Richard Adamik, Plaintiff,
v.
Officer Jason Motyka, Star 4427, Officer Richard Tunzi, Star 9326, in their individual capacities, Sergeant Robert Rubio, Star 876, in his supervisory and individual capacities, and The City of Chicago, a municipal corporation, Defendants.

MEMORANDUM OPINION AND ORDER

Honorable Thomas M. Durkin United States District Judge

Plaintiff and defendants have filed a joint motion to reset the April 20, 2015 trial date, asking that it be set “in January 2016 or later.” The motion is denied without prejudice.

Background

The complaint was filed on May 17, 2012, and assigned to Judge St. Eve. While a discovery schedule was set on June 27, 2012, it was stayed while the underlying state court criminal case was ongoing. The stay was lifted by agreement on August 28, 2012, and the previously set schedule for a fact discovery cutoff of March 1, 2013, and an expert discovery cutoff of June 28, 2013, was reimposed. The case was reassigned to this Court on January 14, 2013. On defendants’ motion, a new discovery schedule was entered, with fact discovery to be completed by August 1, 2013 and expert discovery to be completed by November 28, 2013. An agreed motion to again extend the discovery was granted on July 17, 2013, with fact discovery closing October 31, 2013. After some discovery disputes were resolved by the Court on August 28, 2013, the fact discovery cutoff was again extended to November 29, 2013, with expert discovery to be completed by January 10, 2014. Discovery deadlines were again extended on November 25, 2013 on plaintiff’s motion. The fact discovery cutoff was extended to January 13, 2014 and the expert discovery cutoff was set for March 14, 2014. Yet another joint request for extension of the discovery deadlines was granted on January 3, 2014, with fact discovery ordered closed by February 28, 2014, and expert discovery ordered closed on June 30, 2014.

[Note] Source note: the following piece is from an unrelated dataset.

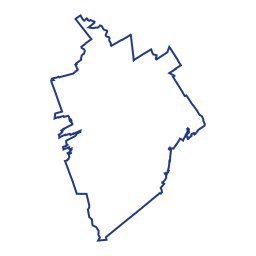 the district of Suseni, Arges, Romania
{"feature_id": "2599482B85414360920749", "entity_name": "Suseni", "entity_type": "district", "adm_level": 2, "iso_a3": "ROU", "parent_name": "Romania", "parent_adm1": "Arges", "projection": "mercator", "projection_center": [24.957, 44.701], "detail": "fine", "context": "isolated", "style": "outline", "palette": "blue", "viewbox_px": 256, "rotation_deg": 0, "n_neighbors": 0, "source": "geoboundaries", "source_scale": "gbopen_adm2", "svg_char_len": 5248}
<svg xmlns="http://www.w3.org/2000/svg" viewBox="0 0 256 256"><path d="M101.8,26.2L101.6,25.9L101.4,25.9L100.9,25.7L100.2,25.6L99.9,25.5L99.4,26.3L99.0,26.7L97.7,27.7L97.2,27.7L96.7,27.6L95.8,27.5L95.6,27.6L95.4,27.6L95.2,27.7L94.9,27.8L93.8,28.0L93.1,28.1L92.7,28.1L92.0,28.0L90.1,27.7L89.7,27.6L89.4,27.4L89.0,27.2L88.9,27.2L93.1,23.8L94.3,22.9L94.5,21.6L93.8,21.5L93.2,21.4L92.7,21.2L92.3,20.9L92.1,20.8L91.8,20.7L91.5,20.5L90.6,20.0L89.3,20.8L88.7,20.6L88.5,20.4L87.9,20.0L87.6,19.1L86.8,18.4L85.6,19.5L85.0,20.2L84.3,20.7L83.7,20.3L83.1,19.6L82.9,19.4L82.6,19.0L82.2,18.4L81.6,17.4L81.4,17.1L81.1,16.5L80.9,16.2L80.7,15.6L80.5,15.4L77.4,17.5L75.7,18.8L75.5,19.0L91.4,39.2L85.5,43.4L85.3,44.0L81.4,46.7L81.7,48.0L84.1,49.4L84.8,50.6L84.1,53.6L82.5,54.6L81.7,55.6L81.1,58.4L81.0,59.9L76.1,63.4L76.6,64.2L75.4,64.7L77.8,69.8L73.0,73.7L61.7,76.6L60.3,77.0L59.6,77.4L59.1,77.4L58.4,76.7L56.9,77.5L56.5,77.6L54.9,77.9L54.0,78.1L52.4,78.5L52.1,78.6L52.3,78.9L53.0,79.6L53.5,80.1L51.2,80.3L51.2,80.5L51.4,81.8L54.2,89.2L62.1,111.6L55.2,113.5L54.6,118.5L58.0,117.1L58.4,117.5L62.1,116.4L63.5,116.1L64.0,116.9L68.2,115.8L68.9,116.7L69.6,119.8L70.7,119.3L71.2,120.0L71.5,120.9L70.3,121.4L71.8,122.9L72.4,123.6L72.3,124.5L63.5,128.9L63.8,129.3L61.4,130.4L62.3,131.1L62.0,131.4L62.3,131.9L60.6,133.7L58.7,134.7L59.4,136.2L59.3,137.7L61.4,136.3L65.2,134.7L65.4,135.2L69.8,133.8L70.4,135.0L73.5,133.4L73.7,133.8L80.5,130.6L80.4,131.9L76.3,133.8L76.1,135.2L75.0,136.2L66.2,140.7L66.4,143.7L67.5,144.8L65.8,145.8L65.9,146.0L63.1,146.9L63.4,149.5L69.0,147.2L68.7,148.4L69.5,149.3L70.1,149.0L70.4,149.1L71.6,148.5L71.6,149.6L70.1,151.3L71.0,153.2L70.5,153.5L69.4,153.1L68.9,152.4L67.6,153.1L69.0,154.9L69.3,157.4L68.2,159.0L68.3,159.3L67.4,159.9L67.3,160.3L65.0,161.0L68.5,170.2L68.5,170.4L72.6,181.3L76.8,193.8L86.5,193.9L89.2,205.1L89.2,205.4L89.2,207.6L87.9,209.5L89.2,217.0L91.9,219.5L92.0,220.2L92.3,223.7L92.7,225.4L96.2,227.1L98.7,231.0L98.4,234.9L99.9,237.4L98.1,240.6L106.5,239.8L105.9,237.2L123.5,222.8L137.4,211.6L151.2,200.2L152.3,199.2L153.3,198.5L154.2,197.7L157.1,195.3L158.6,194.1L159.5,193.2L160.1,193.4L160.7,193.7L161.5,192.5L162.0,192.2L161.8,191.6L161.7,190.4L161.4,189.3L160.8,188.3L160.7,187.7L160.9,187.5L164.2,183.9L163.5,183.3L162.2,182.8L162.2,182.4L162.8,182.3L164.6,180.3L165.3,179.5L166.0,178.1L166.3,177.4L166.3,177.2L166.0,176.1L166.8,174.1L165.3,174.3L165.0,173.8L164.8,173.4L166.4,173.2L166.4,172.6L168.0,172.4L168.7,170.6L168.0,170.4L168.7,167.6L169.3,163.7L169.4,161.0L169.9,161.2L170.1,159.0L170.3,155.7L171.0,150.2L169.1,149.4L168.8,149.1L168.9,148.6L169.2,148.4L169.9,147.6L170.3,148.2L170.6,148.3L171.7,148.4L172.4,148.4L173.1,148.5L173.5,148.6L174.4,147.2L175.8,145.0L176.1,145.1L177.9,142.2L179.6,139.5L180.0,138.7L180.1,138.8L182.0,139.6L183.0,140.5L184.1,138.2L184.4,137.8L185.1,136.4L185.9,134.6L186.7,133.2L187.6,131.6L187.4,129.9L187.3,129.1L187.2,128.8L187.7,128.4L187.8,128.6L188.4,128.9L188.6,128.9L188.9,129.3L189.0,129.6L188.8,130.1L188.8,130.7L188.9,131.3L188.8,131.6L189.0,132.3L188.9,132.5L188.7,132.7L188.4,133.1L188.2,133.1L187.8,133.1L187.7,133.2L187.6,133.4L187.5,133.6L187.4,134.0L187.2,134.6L186.9,134.9L186.7,135.1L186.3,135.7L186.3,136.2L186.4,136.6L186.8,136.7L187.2,136.7L187.5,136.8L187.7,137.1L187.5,137.6L187.5,137.8L187.7,138.9L187.8,139.0L188.2,139.0L188.5,138.8L189.1,137.8L190.1,137.1L190.4,136.6L190.6,136.4L191.0,136.3L191.4,136.0L191.6,135.8L191.6,135.5L191.5,135.4L191.3,135.1L191.3,134.5L191.7,133.9L192.0,133.7L192.7,133.8L193.0,133.8L193.3,133.4L193.6,133.4L193.8,133.2L194.1,133.1L194.3,133.1L194.5,133.4L194.7,134.3L195.9,133.3L197.2,131.4L198.4,129.8L202.6,127.0L204.5,125.8L204.8,124.5L204.8,124.0L204.3,123.1L204.0,122.2L203.2,120.6L203.3,119.9L203.3,119.3L201.7,116.0L199.6,114.9L198.8,113.8L198.0,112.3L197.2,110.9L196.9,110.4L196.4,109.8L195.8,108.9L194.1,106.6L193.9,106.3L193.6,106.0L192.7,104.9L191.5,103.3L189.5,100.1L188.9,99.2L188.7,98.9L187.7,97.4L186.4,95.5L186.2,95.4L185.1,96.0L184.8,96.0L184.7,95.8L184.2,95.2L184.0,94.7L183.5,93.9L183.4,93.7L182.2,91.5L181.9,91.0L180.8,89.3L179.5,87.2L179.1,86.6L178.9,86.3L178.5,85.6L178.2,85.1L177.7,84.3L177.3,83.7L177.1,83.5L176.3,82.1L176.1,81.8L176.0,81.7L174.5,79.3L173.5,77.6L172.9,76.7L174.4,75.8L174.3,75.7L172.9,74.9L171.2,74.1L169.3,73.1L175.7,69.0L175.5,68.7L180.9,65.3L178.1,60.9L178.1,60.5L169.4,47.0L169.3,46.9L167.3,52.3L156.4,59.5L155.8,58.8L156.3,56.8L156.6,55.3L153.2,54.4L152.8,53.9L151.1,49.4L143.3,54.1L138.0,57.5L135.7,58.8L133.7,60.4L133.3,55.7L133.1,54.4L132.8,52.0L132.8,51.4L132.6,50.3L132.5,49.9L132.5,49.3L132.3,47.8L132.3,47.0L132.0,45.1L132.0,44.8L131.9,44.6L131.9,44.1L131.7,42.6L130.9,35.7L130.8,34.8L130.7,34.7L127.3,36.9L124.6,38.4L122.0,40.0L121.6,39.9L119.2,41.3L118.3,41.9L112.3,45.3L110.6,46.3L110.7,46.2L110.9,45.5L110.8,44.7L110.8,44.0L110.8,43.2L110.6,42.8L110.2,42.1L109.6,41.4L109.4,40.8L109.2,40.2L109.2,39.6L109.3,39.0L109.5,38.3L109.4,38.1L109.4,37.8L109.2,37.4L108.8,37.1L108.4,36.9L107.5,36.7L106.7,36.6L106.3,36.4L106.1,36.0L105.8,35.5L105.7,35.0L105.9,34.4L106.3,33.5L106.8,32.4L107.1,31.7L107.2,31.1L106.8,30.5L106.2,30.4L105.1,30.0L104.0,29.6L103.6,29.4L103.4,29.1L103.0,28.4L102.5,27.5L102.0,26.5L101.9,26.3L101.8,26.2Z" fill="none" stroke="#1e3a8a" stroke-width="2"/></svg>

Predictably, another unopposed motion was filed to extend expert discovery, this time by the defendants. That motion was granted on June 23, 2014, allowing expert discovery to be completed by July 30, 2014. On July 3, 2014, defendants’ oral motion to extend expert discovery until August 7, 2014 was granted.

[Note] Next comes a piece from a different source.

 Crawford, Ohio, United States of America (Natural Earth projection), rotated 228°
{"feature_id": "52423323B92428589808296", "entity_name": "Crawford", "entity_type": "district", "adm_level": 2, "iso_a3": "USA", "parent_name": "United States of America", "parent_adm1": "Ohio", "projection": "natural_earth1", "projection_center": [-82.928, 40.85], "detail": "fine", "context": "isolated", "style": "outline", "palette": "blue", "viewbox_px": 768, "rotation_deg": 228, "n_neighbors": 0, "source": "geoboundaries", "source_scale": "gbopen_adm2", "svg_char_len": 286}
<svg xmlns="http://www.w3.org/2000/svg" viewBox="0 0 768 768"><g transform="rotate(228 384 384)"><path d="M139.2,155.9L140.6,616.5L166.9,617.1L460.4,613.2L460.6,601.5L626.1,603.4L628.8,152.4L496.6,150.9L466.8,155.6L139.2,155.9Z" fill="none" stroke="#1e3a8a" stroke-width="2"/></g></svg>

A jury trial date of April 20, 2015 was set on July 11, 2014.

On August 5, 2014, the Court granted plaintiff’s motion to extend expert discovery until September 5, 2014. On September 4, 2014, the Court granted plaintiff’s unopposed motion to complete expert discovery on or before November 20, 2014, with the Court noting in its order that the April 20, 2015 trial date stood. As night follows day, the defendants filed a joint agreed motion to extend expert discovery completion until November 30, 2014, which was granted.

A status hearing was held on February 9, 2015, and the Court set dates for the final pretrial conference, filing motions in limine, and filing the final pretrial order. Although some discussion about the pregnancy of defendants’ expert took place, all of the parties were warned about the necessity of taking her deposition soon or risk having her testify without being deposed. There was no mention of her being unavailable to testify at trial.

Analysis

The Court was obviously too generous in its multiple extensions of the various discovery cutoffs set in this case. Neither side can be viewed as the principle foot-dragger, as every extension motion was either joint or unopposed. It was the Court’s mistake to allow it.

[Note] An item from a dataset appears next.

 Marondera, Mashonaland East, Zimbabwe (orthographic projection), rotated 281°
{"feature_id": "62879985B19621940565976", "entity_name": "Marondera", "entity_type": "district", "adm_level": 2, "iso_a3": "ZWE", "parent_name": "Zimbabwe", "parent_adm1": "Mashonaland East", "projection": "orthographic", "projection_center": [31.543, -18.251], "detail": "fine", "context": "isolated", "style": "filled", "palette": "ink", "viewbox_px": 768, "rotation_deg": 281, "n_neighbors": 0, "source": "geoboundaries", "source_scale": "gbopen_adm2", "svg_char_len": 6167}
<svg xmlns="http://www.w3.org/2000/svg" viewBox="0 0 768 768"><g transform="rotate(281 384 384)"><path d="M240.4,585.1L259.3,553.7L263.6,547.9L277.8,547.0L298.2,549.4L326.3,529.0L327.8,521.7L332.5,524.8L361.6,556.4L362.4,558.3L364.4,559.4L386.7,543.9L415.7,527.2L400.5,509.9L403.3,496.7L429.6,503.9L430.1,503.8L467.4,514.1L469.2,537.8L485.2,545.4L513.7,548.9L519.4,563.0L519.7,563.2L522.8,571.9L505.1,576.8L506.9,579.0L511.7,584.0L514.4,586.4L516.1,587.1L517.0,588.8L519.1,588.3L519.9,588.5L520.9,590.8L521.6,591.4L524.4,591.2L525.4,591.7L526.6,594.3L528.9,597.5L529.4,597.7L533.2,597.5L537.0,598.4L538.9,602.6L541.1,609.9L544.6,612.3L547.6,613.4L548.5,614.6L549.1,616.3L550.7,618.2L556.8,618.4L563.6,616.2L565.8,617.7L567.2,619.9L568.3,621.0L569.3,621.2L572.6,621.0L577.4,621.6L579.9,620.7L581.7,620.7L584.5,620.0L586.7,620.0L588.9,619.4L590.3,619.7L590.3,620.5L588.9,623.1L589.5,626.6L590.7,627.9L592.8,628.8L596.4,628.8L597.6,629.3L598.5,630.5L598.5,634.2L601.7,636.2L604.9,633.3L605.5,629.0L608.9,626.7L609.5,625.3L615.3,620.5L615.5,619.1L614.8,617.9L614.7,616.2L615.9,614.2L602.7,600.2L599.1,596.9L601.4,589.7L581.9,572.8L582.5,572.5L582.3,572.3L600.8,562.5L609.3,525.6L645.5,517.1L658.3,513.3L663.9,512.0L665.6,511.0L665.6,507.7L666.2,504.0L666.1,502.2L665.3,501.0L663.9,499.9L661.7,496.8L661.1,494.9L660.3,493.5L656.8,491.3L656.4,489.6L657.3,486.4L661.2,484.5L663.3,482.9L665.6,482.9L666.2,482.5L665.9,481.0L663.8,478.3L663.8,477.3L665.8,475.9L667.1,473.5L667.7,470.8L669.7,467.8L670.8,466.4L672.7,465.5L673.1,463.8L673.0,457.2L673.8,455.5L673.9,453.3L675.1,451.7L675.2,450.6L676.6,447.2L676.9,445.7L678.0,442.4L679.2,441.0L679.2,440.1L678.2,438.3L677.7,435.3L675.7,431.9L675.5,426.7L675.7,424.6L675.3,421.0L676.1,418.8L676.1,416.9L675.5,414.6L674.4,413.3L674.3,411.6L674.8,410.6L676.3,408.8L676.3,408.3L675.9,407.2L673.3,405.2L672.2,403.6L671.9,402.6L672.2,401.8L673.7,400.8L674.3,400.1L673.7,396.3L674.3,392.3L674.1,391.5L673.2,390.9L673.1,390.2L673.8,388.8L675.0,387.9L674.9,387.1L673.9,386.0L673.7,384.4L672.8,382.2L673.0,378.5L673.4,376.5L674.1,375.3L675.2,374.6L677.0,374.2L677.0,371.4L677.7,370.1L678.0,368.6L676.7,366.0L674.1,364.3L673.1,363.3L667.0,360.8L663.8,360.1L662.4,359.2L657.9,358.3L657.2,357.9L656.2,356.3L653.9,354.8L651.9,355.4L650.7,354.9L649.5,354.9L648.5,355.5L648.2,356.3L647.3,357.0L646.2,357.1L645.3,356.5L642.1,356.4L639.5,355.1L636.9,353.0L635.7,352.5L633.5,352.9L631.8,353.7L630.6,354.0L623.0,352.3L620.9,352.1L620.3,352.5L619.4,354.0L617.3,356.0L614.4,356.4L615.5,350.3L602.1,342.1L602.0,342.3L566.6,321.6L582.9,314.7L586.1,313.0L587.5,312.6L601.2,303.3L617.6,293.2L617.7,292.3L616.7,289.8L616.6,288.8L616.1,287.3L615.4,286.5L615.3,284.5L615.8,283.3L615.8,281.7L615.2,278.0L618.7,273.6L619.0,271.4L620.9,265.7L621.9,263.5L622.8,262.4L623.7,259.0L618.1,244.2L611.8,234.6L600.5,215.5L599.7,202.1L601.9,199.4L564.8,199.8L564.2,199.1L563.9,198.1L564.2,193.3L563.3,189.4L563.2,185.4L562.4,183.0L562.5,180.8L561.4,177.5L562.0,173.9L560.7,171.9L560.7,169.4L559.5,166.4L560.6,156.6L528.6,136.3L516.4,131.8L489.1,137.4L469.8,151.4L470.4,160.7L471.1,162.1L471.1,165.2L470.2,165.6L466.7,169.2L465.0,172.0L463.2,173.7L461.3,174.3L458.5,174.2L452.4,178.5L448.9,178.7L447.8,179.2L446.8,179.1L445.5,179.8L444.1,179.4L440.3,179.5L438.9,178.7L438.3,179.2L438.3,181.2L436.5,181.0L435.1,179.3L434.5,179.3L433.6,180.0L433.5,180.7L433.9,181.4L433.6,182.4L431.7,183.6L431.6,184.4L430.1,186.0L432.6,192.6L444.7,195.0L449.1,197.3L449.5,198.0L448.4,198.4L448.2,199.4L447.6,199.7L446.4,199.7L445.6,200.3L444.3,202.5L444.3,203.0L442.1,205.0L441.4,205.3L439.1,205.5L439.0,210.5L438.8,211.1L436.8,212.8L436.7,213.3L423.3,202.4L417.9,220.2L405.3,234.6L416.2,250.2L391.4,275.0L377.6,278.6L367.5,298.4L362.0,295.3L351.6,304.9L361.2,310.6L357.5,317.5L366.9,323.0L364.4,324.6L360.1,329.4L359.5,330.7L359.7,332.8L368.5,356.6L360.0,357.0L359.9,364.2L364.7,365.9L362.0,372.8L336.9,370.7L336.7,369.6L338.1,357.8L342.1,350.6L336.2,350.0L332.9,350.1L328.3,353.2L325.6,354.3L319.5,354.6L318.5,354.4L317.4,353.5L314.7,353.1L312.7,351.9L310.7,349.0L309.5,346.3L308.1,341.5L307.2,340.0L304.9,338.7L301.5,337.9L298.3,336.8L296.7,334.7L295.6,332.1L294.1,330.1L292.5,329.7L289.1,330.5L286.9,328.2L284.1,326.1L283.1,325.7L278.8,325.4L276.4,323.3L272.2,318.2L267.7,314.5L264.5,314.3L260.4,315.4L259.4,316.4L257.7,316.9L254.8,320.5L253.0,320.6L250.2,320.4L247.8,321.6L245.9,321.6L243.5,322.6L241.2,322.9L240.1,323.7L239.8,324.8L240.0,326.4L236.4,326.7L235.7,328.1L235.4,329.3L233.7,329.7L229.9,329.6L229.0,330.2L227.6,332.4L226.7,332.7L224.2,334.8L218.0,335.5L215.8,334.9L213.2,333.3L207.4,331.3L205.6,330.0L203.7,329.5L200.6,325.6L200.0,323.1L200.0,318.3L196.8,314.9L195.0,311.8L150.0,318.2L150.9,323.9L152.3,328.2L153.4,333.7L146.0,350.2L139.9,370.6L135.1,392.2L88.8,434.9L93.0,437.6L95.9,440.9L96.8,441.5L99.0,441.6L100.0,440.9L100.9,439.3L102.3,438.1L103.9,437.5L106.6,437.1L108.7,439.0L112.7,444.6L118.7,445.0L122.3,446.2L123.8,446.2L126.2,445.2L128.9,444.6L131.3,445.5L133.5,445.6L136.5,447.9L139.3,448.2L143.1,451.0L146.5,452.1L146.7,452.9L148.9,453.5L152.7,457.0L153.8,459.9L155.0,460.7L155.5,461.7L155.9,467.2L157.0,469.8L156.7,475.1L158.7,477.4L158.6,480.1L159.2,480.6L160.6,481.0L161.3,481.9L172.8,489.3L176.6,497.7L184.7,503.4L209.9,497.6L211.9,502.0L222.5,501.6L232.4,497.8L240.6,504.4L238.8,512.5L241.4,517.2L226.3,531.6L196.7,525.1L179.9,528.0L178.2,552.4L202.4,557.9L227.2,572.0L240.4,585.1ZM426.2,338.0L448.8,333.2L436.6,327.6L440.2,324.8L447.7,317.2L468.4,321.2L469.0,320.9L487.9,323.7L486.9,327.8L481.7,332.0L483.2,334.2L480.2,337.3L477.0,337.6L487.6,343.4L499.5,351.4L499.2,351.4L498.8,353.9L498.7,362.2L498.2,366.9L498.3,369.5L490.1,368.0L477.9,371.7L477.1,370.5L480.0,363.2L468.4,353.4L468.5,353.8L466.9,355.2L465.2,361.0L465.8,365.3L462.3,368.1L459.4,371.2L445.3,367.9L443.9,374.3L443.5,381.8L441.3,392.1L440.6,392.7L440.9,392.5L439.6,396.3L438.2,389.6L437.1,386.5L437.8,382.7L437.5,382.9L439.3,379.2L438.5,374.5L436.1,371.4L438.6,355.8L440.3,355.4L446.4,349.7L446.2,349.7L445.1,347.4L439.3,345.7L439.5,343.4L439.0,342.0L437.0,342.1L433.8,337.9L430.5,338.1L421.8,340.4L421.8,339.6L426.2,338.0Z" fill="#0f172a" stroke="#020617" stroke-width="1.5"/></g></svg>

Other trials were scheduled around the setting of this case. Other cases were delayed to allow this case to go to trial on April 20, 2015. Every problem set forth in the present motion could have been dealt with in some form well before the filing of the motion. The suggestion that the parties will be available to try this 2012 case in January, 2016 is unacceptable.

The parties may renew their motion orally on March 16, 2015 if they choose to do so. Some explanation for the issues raised by the Court will need to occur, and lead trial counsel or their proxies must appear with alternative trial dates for this year, not 2016.

Conclusion

The Court denies without prejudice the parties’ joint motion to reset the trial date, R. 86.